As the Iraqi government and various “insurgent” factions toss around various ideas for ending the strife, a key element being debated is “amnesty” for the anti-government forces.
Such is always an element in the settlement of any conflict. There has to come a point where the roles everyone played in the struggle is weighed, and the decision on what punishment — if any — is merited.
But it’s amazing to hear the loudest “hawks” denouncing the mere notion of such a plan are the ones who are the staunchest opponents of the war, those who insist that Bush “lied” us into the war, who call for a withdrawal — if not immediately, than by a firm deadline.

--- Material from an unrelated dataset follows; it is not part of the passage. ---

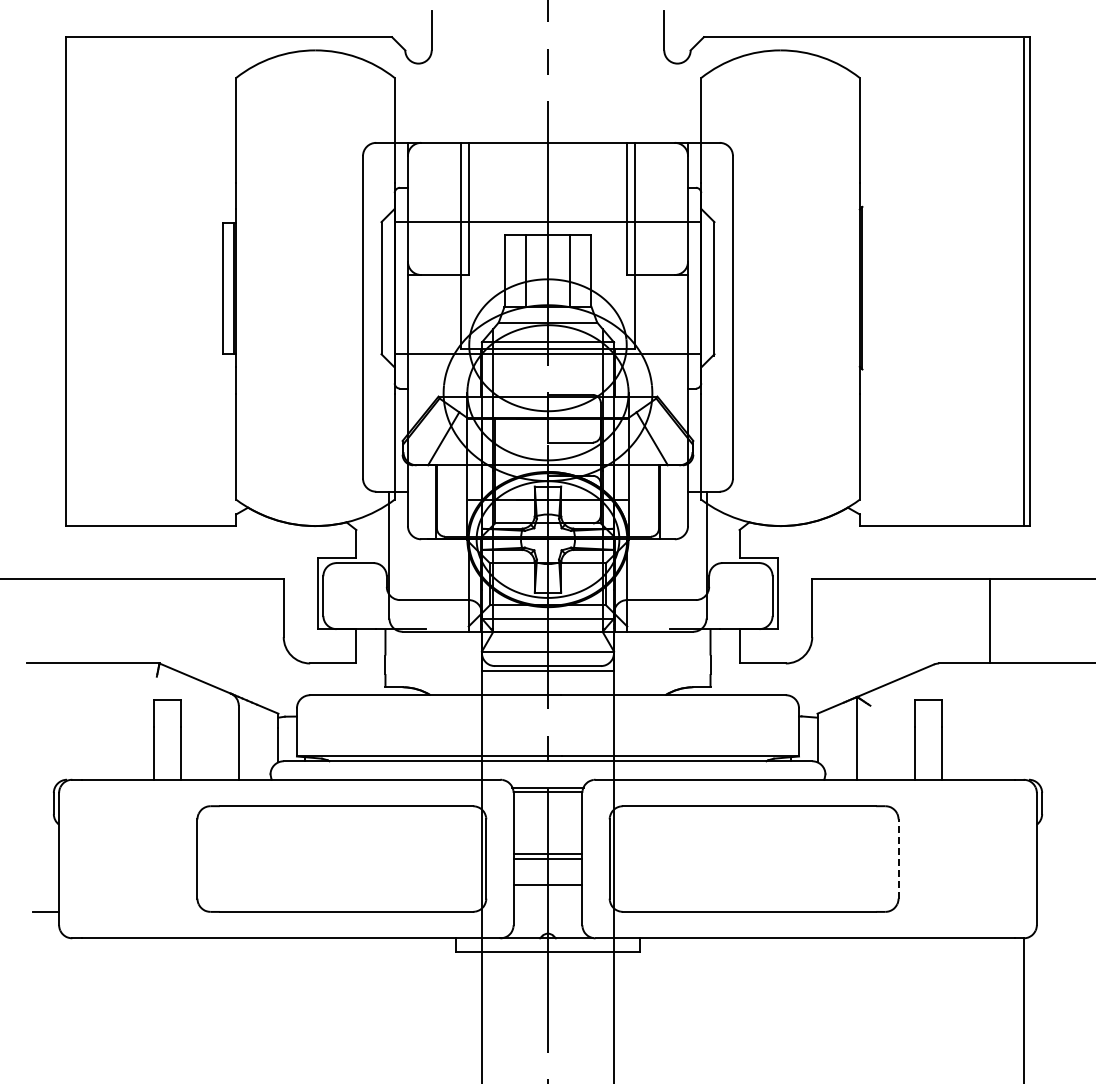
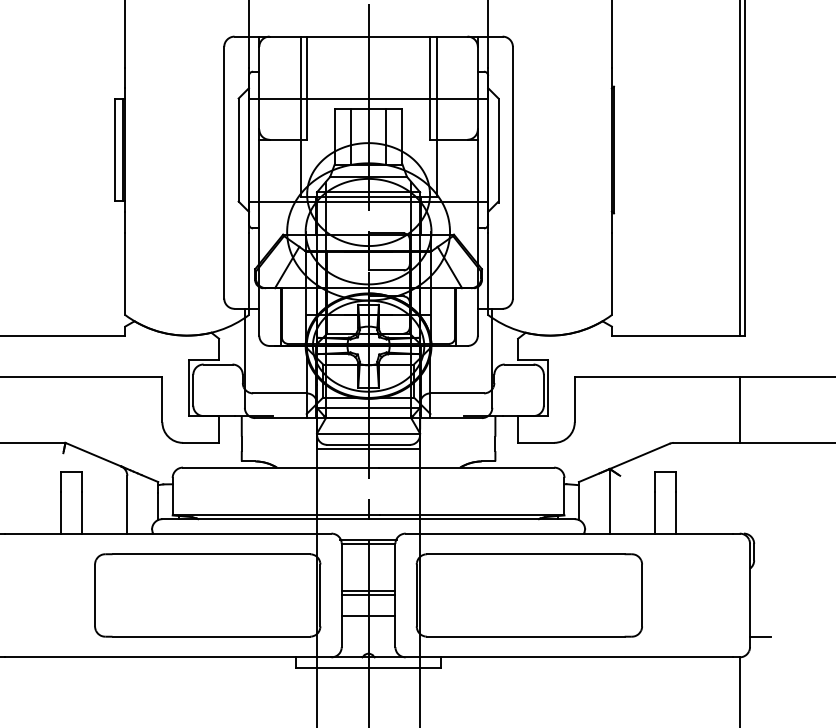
line: (989, 620) -> (739, 409), moved
line: (898, 859) -> (642, 595), dashed -> solid
line: (1049, 911) -> (759, 636), added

Here’s a little hint, surrender monkeys: if we follow your plans, then we forfeit any right to have any say in the terms settled between the Iraqi government and their enemies. The agreement will be strictly between the concerned parties, and we will not be among them if we’re gone.
It reminds me of John Kerry’s plan for settling the Iraqi situation: he thought the best thing was to have a sit-down between all the concerned parties, and let them hammer it out. But to Kerry, the “concerned parties” included Iran and Syria, but somehow the Iraqi government itself wasn’t to have any say.
Yet again, the Democrats want it both ways. They want to cut and run out of Iraq, yet have a firm say in what happens after we leave. Pity things don’t work that way.